I love Stephen King’s famous quote that if you don’t have time to read, you don’t have the time or the tools to write. I also think that, while most authors nod vigorously and agree with it, a lot of us forget to put it into practice or miss the reason why we need to put it into practice. The number one thing that you need to do to become a successful author is to write a good book. We all want to think that everything we’re writing is golden and that anyone who critiques us either doesn’t know what they’re talking about or is jealous. The fact of the matter is that everyone’s writing needs work, and the only way to make our writing better is to have the patience to learn and grow and listen to that criticism when it comes.

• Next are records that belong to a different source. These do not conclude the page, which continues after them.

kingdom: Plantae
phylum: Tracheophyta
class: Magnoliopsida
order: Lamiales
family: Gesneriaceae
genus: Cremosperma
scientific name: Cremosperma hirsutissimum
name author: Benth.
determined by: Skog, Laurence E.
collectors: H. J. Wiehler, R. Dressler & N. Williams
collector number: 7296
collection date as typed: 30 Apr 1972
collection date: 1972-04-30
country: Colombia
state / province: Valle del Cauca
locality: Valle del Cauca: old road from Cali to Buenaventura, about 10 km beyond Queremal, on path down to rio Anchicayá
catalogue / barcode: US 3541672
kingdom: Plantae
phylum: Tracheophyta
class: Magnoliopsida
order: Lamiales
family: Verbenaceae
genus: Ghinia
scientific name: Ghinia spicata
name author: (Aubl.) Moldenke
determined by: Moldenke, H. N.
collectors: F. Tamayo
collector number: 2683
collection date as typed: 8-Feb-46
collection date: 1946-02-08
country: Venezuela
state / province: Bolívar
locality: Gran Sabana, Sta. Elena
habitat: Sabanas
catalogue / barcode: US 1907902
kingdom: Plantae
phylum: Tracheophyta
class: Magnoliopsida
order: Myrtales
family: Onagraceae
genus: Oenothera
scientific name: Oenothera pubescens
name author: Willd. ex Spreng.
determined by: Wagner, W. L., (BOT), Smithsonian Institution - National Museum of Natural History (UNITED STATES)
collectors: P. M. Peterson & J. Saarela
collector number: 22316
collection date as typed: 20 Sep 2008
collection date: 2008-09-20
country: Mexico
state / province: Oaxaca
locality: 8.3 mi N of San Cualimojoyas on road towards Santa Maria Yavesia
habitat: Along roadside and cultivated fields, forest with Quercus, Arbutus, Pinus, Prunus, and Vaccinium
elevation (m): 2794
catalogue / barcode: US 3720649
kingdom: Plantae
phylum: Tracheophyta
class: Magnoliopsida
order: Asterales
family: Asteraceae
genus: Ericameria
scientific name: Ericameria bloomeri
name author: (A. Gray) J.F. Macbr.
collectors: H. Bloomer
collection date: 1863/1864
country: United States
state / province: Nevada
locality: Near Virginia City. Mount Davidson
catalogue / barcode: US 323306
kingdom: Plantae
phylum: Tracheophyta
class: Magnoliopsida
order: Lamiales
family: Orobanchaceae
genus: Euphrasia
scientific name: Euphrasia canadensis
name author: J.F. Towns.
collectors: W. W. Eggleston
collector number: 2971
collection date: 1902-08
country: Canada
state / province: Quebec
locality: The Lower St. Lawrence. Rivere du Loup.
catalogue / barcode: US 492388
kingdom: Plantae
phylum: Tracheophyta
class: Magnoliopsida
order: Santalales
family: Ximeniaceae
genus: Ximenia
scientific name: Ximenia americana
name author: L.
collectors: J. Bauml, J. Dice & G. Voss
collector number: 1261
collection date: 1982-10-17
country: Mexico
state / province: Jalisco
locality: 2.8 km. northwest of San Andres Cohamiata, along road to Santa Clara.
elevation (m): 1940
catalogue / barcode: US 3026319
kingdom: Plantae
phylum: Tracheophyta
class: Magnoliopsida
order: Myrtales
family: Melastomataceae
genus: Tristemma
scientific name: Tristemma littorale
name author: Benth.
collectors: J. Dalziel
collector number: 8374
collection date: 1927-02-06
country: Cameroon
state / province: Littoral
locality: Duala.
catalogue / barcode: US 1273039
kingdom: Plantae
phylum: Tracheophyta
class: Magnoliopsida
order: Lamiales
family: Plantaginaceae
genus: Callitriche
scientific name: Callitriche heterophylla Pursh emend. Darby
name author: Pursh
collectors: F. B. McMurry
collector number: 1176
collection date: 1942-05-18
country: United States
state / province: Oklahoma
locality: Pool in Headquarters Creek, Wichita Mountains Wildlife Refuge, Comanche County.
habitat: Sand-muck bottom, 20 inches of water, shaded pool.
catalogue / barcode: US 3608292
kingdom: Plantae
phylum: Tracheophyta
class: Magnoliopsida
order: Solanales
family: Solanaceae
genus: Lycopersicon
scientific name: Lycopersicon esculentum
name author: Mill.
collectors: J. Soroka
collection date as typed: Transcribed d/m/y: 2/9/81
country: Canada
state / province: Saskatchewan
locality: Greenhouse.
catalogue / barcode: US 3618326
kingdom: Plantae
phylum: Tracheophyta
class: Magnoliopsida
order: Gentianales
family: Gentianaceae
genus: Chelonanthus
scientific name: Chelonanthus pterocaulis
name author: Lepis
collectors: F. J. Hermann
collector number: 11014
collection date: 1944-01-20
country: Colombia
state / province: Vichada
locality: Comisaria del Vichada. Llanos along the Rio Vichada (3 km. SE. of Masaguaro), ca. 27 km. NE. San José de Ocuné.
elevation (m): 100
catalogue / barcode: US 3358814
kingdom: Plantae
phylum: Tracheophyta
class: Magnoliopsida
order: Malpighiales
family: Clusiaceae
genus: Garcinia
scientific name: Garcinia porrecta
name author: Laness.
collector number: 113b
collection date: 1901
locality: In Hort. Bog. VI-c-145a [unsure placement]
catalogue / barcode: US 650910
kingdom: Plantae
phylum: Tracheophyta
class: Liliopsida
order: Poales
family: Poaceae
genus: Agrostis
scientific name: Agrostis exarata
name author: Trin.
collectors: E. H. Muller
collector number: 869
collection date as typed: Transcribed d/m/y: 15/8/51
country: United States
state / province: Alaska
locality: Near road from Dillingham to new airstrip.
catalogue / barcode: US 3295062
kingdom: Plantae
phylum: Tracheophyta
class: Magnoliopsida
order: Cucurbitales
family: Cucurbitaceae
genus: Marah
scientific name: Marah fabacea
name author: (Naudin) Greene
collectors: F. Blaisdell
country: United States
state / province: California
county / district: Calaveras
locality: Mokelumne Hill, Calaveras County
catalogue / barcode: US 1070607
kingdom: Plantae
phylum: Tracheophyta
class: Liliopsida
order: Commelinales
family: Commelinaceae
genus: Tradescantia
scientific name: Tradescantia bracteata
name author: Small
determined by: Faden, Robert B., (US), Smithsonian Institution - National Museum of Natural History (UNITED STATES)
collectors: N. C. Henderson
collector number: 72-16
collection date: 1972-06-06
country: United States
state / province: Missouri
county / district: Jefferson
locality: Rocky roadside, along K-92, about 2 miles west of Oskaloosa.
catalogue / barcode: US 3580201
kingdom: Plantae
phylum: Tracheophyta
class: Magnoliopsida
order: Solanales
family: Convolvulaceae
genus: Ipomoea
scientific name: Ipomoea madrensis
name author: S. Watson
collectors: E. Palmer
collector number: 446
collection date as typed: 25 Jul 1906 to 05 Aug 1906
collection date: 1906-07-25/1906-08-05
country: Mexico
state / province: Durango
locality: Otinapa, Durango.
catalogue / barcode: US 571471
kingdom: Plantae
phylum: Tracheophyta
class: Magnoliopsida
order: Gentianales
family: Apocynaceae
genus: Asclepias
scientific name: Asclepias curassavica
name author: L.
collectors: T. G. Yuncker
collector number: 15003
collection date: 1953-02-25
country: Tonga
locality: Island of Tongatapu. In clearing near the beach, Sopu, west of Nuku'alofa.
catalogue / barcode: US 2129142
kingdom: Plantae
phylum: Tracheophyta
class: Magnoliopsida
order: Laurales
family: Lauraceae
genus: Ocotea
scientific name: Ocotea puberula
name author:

It won’t do your long-term career any good if you lack the patience to carefully consider the suggestions made to you about your writing. It also doesn’t help if you are too impatient with the final product to go through the admittedly painstaking process of implementing those suggestions. Let me tell you, when my editor told me that she thought the entire middle of my novel The Courageous Heart didn’t work because I had made it too easy for the hero and heroine to get together, it hurt. I saw nothing but the length of time it would take to rewrite about six chapters and to tweak a lot of other chapters to fit with the new middle. But she was right, you know. It’s a better book now because I swallowed my impatience and did the work.
So take a deep breath and get ready to wait. A truly good book is going to become great on its own time, with every chapter you edit and every opinion you seek. The trick is to do that work diligently and ride out the impatience that you are bound to feel. If you can keep your wits about you and not rush a novel, I guarantee it will exceed your expectations.